### What you need to do
One figure is wanted here: how many lines in the entries hold the word "started".

### Data records
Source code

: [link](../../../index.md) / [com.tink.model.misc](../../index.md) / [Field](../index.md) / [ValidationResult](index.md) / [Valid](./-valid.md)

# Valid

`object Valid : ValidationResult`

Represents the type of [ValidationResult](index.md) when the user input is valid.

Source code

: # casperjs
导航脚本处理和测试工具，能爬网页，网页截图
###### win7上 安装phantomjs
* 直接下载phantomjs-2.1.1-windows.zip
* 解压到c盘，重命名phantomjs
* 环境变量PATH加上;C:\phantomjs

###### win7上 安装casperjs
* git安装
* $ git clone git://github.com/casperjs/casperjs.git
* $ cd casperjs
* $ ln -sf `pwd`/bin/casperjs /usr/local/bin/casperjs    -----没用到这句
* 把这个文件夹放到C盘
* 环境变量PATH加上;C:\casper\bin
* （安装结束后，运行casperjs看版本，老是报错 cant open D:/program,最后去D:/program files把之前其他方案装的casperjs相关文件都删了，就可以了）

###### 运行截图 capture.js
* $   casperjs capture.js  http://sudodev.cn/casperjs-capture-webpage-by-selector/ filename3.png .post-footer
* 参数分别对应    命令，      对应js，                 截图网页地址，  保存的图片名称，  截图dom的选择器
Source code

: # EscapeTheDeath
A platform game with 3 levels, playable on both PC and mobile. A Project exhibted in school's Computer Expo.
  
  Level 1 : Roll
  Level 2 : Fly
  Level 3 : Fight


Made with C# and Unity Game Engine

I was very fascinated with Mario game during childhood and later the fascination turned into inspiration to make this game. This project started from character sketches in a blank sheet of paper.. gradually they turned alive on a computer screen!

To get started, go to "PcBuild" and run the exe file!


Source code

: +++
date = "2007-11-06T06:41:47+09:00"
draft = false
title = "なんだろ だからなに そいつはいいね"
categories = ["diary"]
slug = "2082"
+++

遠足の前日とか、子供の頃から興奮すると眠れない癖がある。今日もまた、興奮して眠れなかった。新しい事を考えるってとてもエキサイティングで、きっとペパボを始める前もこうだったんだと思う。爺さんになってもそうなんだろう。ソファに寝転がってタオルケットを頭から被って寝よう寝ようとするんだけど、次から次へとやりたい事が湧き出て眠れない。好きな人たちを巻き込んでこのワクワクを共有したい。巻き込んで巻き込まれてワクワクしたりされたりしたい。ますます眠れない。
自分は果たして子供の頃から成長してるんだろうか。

### Finished task
2